▸ **TASK PROMPT**: Recast the records from their first line through the line holding "True or false: col_2", inclusive, as a JSON list of strings with one string per line. Leave out the blank lines.

Dataset entries:
_ _ _ _
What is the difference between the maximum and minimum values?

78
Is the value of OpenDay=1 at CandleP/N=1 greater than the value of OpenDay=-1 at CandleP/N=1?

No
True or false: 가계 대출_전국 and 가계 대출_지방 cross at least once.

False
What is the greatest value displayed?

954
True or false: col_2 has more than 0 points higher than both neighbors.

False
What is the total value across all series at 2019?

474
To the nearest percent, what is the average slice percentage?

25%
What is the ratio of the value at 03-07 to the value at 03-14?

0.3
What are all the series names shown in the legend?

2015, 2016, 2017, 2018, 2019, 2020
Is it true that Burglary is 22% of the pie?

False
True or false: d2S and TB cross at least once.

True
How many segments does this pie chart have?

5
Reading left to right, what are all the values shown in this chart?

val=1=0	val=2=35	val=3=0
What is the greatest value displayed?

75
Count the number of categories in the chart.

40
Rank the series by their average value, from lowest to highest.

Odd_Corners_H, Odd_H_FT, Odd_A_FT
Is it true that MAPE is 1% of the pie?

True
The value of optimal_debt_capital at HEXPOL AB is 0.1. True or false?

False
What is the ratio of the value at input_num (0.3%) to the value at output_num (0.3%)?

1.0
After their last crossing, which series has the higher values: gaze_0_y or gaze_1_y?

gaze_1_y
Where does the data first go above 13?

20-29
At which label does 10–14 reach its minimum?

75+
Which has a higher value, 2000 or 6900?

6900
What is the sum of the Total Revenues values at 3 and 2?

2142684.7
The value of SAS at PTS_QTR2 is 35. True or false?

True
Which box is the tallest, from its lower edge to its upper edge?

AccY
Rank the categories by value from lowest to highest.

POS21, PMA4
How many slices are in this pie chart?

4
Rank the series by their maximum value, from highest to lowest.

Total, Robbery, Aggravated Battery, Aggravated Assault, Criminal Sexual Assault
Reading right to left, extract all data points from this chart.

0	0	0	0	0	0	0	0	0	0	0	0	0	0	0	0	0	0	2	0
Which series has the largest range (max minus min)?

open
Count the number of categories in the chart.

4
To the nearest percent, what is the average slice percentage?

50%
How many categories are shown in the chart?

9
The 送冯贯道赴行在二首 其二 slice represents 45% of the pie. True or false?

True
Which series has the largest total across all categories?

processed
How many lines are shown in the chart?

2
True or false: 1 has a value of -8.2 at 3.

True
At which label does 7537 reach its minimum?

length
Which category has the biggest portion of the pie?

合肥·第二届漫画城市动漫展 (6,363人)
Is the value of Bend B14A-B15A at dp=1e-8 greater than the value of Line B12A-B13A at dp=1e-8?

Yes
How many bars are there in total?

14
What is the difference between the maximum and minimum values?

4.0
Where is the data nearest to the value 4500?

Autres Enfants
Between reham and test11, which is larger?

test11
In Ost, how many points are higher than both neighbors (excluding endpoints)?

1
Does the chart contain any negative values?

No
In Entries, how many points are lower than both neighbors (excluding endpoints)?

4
_ _ _ _
▸ **PROBLEM SOLUTION**:
[
  "What is the difference between the maximum and minimum values?",
  "78",
  "Is the value of OpenDay=1 at CandleP/N=1 greater than the value of OpenDay=-1 at CandleP/N=1?",
  "No",
  "True or false: 가계 대출_전국 and 가계 대출_지방 cross at least once.",
  "False",
  "What is the greatest value displayed?",
  "954",
  "True or false: col_2 has more than 0 points higher than both neighbors."
]